LOL...I once got this neurologist chick who got to do the exam before the doc, she was convinced one corner of my mouth wasn't responding when I had to make a smiley face.
So I checked in the mirror: no problem.
But according to her there was.
She was wrong.

I agree with meggy about giving new people the opportunity to learn, but I would never ever agree without a promise that a proper doctor does the exam all over again after the student doctor gave it a shot.
quote #8
22
 tragluk
2 months ago
« drogue : The shame is, the word "sleep" never appears in that article, not even once.
That's because it doesn't appear much in the students either.

It's always amazed me that the people we entrust our lives to go on such little sleep.
quote #9
5
 yamz66
2 months ago
does it every scare you that they call medicine "practice"?
quote #10
25
 Marz
2 months ago
« meggysue : The alternative: allow only 'experienced' doctors to work on patients, but then they'd retire and no one would be trained in their place.
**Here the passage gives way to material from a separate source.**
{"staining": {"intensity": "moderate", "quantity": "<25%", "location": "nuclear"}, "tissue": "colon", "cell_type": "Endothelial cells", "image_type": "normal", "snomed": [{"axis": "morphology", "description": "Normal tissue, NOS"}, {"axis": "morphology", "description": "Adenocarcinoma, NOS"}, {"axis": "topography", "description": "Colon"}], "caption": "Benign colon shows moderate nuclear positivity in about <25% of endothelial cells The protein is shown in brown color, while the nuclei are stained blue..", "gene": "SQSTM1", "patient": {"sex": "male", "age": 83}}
We all want doctors to learn on someone else, but who would you have that person be?
I'm a fairly aware patient and know my own illness and body better than most doctors I see. (I'm kinda my own specialist subject!) so a young doctor can come in and make a few mistakes and it's ok, I'll catch them.
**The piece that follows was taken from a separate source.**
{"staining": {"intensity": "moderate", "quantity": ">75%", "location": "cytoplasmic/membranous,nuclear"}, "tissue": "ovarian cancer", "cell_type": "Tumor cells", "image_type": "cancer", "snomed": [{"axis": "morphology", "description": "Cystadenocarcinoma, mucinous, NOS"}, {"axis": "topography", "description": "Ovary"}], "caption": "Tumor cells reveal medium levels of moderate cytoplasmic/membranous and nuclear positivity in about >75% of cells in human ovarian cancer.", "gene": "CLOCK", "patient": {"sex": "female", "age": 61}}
But I think the reason they're so badly prepared is because they get no practice before hitting the wards. And the practice they do get is an exam over and over again, same for every patient. Not great really.
quote #11
25
 Marz
2 months ago
« yamz66 : does it every scare you that they call medicine "practice"?
Nope. Doctors often get it wrong, and have to try more than once. Otherwise no one would ever die.
quote #12
26
 cb__
2 months ago
Experienced nurses are a very good backup in general but especially during the 'changing of the guard'..and follow up anything questionable with a call to the resident/fellow/attending. For that reason, I've never seen it as a serious issue, and everyone (from the patient to the noobie to the established docs) appreciate the system.